Could This Man’s Warnings Have Prevented the Mumbai Attacks?
Follow @azmatzahraNovember 21, 2011, 1:05 pm ET
It wasn’t until after the 2008 Mumbai terror attacks that much of the world recognized the threat of Lashkar-i-Taiba. But in France, a renowned judge had been warning about the Pakistan-based militant group’s international ambitions for years.
Much of the American intelligence community before November 2008 viewed Lashkar as a regional threat focused exclusively on fighting a proxy war with India over Kashmir. But Jean-Louis Bruguière, who earned a reputation as a relentless terrorist hunter in his 30 years as one of France’s powerful “investigative judges,” knew from his own investigations that the group had for several years been carefully training Western recruits to carry out plots in the West.
Just a year before the Mumbai attacks, Bruguière successfully convicted a French citizen who had been deployed by Lashkar on an international mission. In the video below, Bruguière tells ProPublica reporter and FRONTLINE correspondent Sebastian Rotella how Lashkar’s threat became clear during the course of his investigation.
It was this French Lashkar operative, Willie Brigitte, who sparked Bruguière’s pursuit of the terrorist group. After being caught, Brigitte had confessed to involvement in a foiled bomb plot in Australia in 2003.
Brigitte was already affiliated with Al Qaeda-linked extremists in Europe when he traveled to Pakistan in September 2001 on a quest to wage jihad in Afghanistan. Attracted by the group’s sharp English-language propaganda, he was one of dozens of Westerners, including four militants from the suburbs of Virginia, who trained with Lashkar shortly after 9/11.
According to Brigitte’s testimony, their handler was a chief in Lashkar’s foreign operations wing whom they knew as Sajid Mir. But Mir decided not to send them to Afghanistan, telling Brigitte the U.S. operation there was ending and the border was closed to foreign fighters.

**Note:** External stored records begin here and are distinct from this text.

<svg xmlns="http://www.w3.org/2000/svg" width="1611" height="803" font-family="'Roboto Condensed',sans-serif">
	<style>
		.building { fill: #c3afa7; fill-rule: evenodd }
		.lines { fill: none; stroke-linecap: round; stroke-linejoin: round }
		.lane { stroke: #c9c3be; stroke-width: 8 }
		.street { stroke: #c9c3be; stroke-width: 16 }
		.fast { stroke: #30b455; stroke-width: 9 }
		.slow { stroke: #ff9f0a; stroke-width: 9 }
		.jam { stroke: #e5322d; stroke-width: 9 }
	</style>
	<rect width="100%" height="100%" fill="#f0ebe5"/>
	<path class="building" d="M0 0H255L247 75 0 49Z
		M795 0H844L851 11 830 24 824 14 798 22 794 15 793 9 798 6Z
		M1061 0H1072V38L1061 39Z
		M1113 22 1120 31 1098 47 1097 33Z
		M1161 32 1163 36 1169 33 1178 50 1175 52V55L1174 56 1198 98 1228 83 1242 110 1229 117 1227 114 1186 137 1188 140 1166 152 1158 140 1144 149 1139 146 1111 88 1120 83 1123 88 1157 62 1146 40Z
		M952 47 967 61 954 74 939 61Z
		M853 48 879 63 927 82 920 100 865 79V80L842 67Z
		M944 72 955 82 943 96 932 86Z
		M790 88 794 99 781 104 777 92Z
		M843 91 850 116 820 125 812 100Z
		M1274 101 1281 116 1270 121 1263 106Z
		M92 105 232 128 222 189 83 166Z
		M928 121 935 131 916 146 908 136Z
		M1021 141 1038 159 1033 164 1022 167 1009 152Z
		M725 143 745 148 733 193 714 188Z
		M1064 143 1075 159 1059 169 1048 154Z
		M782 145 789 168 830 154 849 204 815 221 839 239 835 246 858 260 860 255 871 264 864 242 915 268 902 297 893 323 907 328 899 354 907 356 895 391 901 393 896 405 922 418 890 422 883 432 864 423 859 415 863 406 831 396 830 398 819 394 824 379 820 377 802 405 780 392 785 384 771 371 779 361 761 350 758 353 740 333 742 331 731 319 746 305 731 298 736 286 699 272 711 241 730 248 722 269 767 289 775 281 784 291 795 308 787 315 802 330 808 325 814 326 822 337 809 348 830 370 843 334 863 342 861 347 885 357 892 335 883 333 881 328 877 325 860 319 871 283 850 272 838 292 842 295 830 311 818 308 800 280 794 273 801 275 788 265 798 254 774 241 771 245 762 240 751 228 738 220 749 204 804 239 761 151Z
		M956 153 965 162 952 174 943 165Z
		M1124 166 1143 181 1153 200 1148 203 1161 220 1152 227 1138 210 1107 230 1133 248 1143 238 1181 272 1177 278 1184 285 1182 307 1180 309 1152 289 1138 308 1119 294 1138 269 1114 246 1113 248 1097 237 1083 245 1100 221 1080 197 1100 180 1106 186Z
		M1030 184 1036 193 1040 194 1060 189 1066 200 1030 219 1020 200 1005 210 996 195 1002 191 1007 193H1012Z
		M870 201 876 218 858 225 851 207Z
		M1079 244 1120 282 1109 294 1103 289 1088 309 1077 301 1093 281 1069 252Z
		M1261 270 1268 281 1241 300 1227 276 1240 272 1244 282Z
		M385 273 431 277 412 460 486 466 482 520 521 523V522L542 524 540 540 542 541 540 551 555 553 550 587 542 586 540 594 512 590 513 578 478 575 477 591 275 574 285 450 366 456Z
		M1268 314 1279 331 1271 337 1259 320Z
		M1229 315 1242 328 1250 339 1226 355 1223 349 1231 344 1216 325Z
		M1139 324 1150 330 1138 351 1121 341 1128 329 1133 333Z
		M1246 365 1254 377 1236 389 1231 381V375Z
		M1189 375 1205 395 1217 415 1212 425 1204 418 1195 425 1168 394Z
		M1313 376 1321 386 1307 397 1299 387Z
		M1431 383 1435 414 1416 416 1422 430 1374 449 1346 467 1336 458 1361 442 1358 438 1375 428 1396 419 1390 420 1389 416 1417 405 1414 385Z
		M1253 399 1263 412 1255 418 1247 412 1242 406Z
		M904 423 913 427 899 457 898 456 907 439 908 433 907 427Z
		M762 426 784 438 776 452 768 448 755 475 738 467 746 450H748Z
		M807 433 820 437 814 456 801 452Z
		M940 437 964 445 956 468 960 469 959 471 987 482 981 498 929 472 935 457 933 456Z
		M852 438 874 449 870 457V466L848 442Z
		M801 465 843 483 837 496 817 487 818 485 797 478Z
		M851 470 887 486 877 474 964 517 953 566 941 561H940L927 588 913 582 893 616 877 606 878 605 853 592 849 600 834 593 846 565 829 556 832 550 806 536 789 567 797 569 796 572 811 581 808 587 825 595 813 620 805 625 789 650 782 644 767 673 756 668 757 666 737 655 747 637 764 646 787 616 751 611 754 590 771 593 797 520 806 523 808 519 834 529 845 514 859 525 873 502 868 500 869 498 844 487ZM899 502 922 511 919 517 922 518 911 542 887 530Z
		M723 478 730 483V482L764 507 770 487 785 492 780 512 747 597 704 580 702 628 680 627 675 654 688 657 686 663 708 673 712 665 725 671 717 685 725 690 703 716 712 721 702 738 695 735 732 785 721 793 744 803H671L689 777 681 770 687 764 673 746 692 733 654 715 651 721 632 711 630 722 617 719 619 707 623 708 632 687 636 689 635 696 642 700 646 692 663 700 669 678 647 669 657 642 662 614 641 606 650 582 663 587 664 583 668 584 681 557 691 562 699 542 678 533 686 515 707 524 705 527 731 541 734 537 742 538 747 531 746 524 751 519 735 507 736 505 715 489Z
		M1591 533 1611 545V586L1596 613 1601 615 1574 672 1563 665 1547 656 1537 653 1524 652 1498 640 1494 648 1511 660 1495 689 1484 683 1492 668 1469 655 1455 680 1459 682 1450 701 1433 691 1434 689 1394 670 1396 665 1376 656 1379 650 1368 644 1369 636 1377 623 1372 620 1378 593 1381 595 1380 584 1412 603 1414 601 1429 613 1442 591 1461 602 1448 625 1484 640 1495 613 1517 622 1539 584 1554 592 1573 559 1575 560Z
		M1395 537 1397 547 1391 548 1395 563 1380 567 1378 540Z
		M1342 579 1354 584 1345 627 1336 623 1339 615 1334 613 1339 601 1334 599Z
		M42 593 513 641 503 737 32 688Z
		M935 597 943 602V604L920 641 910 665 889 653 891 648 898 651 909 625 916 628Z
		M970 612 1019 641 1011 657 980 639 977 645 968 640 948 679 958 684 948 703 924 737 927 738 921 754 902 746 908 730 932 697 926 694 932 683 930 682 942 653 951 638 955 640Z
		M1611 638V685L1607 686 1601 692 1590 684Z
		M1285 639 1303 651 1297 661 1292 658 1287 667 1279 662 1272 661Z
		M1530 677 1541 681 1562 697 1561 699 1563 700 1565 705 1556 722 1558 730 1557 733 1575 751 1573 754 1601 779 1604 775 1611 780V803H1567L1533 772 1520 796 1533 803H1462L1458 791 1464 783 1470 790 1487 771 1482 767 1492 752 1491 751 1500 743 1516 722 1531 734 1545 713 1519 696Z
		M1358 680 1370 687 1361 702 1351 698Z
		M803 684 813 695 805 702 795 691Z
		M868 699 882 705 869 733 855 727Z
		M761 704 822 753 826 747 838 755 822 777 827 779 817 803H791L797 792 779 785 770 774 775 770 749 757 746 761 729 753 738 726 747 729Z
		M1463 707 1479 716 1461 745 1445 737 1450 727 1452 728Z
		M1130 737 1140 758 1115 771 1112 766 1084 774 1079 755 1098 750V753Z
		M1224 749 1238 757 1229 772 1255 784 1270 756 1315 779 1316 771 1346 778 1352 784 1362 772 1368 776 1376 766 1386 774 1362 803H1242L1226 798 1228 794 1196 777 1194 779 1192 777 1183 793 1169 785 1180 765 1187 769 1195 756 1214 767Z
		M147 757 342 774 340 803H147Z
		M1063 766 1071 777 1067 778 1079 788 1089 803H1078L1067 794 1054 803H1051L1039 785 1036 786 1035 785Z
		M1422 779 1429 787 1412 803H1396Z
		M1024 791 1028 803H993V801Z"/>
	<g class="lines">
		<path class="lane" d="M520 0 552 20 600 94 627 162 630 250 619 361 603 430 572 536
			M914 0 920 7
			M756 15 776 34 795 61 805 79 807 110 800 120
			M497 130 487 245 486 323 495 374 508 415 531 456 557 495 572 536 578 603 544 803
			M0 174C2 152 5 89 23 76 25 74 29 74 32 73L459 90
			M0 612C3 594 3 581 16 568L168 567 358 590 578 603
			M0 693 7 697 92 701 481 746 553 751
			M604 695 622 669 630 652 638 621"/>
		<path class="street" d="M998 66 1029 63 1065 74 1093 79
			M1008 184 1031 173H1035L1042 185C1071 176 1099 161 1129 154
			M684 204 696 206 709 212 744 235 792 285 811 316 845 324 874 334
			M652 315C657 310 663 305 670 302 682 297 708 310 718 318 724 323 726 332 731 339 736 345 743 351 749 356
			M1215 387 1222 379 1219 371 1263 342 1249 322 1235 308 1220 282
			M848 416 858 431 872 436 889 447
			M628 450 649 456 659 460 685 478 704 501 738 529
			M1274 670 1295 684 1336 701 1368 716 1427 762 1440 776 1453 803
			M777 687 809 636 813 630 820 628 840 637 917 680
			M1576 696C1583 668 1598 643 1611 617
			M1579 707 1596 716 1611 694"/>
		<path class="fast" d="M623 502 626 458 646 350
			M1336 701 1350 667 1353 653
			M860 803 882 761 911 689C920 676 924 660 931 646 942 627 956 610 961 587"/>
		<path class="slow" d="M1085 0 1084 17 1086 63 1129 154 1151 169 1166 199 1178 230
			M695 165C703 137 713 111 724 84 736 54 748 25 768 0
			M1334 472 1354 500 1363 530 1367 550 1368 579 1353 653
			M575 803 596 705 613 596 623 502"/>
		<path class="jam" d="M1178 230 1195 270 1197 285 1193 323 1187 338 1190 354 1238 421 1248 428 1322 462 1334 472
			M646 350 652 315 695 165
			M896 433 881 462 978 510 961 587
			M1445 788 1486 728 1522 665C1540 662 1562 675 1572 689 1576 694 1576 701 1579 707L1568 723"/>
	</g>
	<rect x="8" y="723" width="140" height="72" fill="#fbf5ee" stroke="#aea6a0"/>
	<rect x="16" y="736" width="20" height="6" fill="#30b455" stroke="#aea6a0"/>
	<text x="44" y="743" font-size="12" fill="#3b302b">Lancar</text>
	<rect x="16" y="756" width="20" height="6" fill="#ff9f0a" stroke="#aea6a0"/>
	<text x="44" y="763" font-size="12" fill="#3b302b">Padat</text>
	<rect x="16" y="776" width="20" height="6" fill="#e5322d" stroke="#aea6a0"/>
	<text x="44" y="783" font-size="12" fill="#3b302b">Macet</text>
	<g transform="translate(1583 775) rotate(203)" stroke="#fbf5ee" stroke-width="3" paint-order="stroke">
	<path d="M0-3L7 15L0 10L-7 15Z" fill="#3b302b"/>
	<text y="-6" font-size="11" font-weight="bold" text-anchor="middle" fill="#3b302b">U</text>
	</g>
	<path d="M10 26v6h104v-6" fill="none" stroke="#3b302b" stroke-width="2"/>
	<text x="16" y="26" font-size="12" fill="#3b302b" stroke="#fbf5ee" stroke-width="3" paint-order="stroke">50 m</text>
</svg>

Mir, Brigitte said, instead asked him to return to France from Afghanistan to act as the group’s “sector chief” there.
In May 2003, Mir sent Brigitte to Australia to join a cell planning a bomb plot in Sydney. There, Brigitte collected maps and gathered intelligence on targets, including a nuclear facility near Sydney. But French agents who had already been hunting him in a broader investigation tipped off Australian intelligence. He was arrested and deported back to France that October.
When Bruguière questioned Brigitte, the links between Lashkar-i-Taiba, Sajid Mir and Pakistan’s intelligence service, the ISI, began to unravel. Bruguière told Rotella that Brigitte’s case revealed not only that Sajid Mir was a Lashkar operative, but that he belonged to the ISI. Pakistani officials deny these charges.
In three years investigating Mir, Bruguière learned that he was connected to plots in Virginia, Britain and Austrailia. Soon enough, Bruguière had built a case arguing Mir was a Lashkar chief with ties to the Pakistani military and the ISI, and had been leading terrorist plots across four continents.
In October 2006, Bruguière issued an arrest warrant for Mir. It was met with silence in Pakistan. But, because French laws allowed Bruguière to pursue terrorist plots across borders, Mir was charged in absentia in a Paris court in 2007 and sentenced to 10 years in prison. Brigitte was convicted at the same time and sentenced to nine years. His trial testimony was some of the strongest evidence at the time of Lashkar’s international threat.
That same year, Bruguière, who has extensive contacts with international intelligence agencies, says he met with a high-level Bush administration security adviser to discuss Lashkar’s threat and Pakistan’s double game. He says the official, whom he declines to name publicly, was unconvinced.
More than a year after his French conviction, Sajid Mir, from his perch in Pakistan, directed the 10 gunmen who over the course of three days in late November 2008 laid siege to Mumbai. They expressly targeted Westerners — looking for individuals with British or American passports at the Taj and Oberoi hotels — as well Jews, attacking Chabad House, a synagogue and hostel run by an American rabbi and his wife. The slaughter left 166 dead. Twenty-two of them were Westerners, six of them Americans.
“There should have been a recognition that Lashkar had the desire and the potential to attack the West and that we needed to get up to speed on this group,” Charles Faddis, a former CIA counterterrorist chief, told Rotella. “It was a mistake to dismiss it as just a threat to India.”
Today, U.S. counterterrorism agencies have a stronger grasp of Laskhar’s threat. Mir and three others were indicted by federal prosecutors in Chicago last April for their roles in the Mumbai attacks, but remain at large.
Pakistan’s failure to crack down on Lashkar operatives, or arrest Sajid Mir, has been an irritant in relations with the United States, which has supplied the Pakistani military with billions of dollars as an ally in the war against terrorism.
“Today Pakistan is the heart of the terrorist threat,” Bruguière, now a French envoy working with the European Union on counter-terror issues, told Rotella. “And it may be too late to do anything about it.”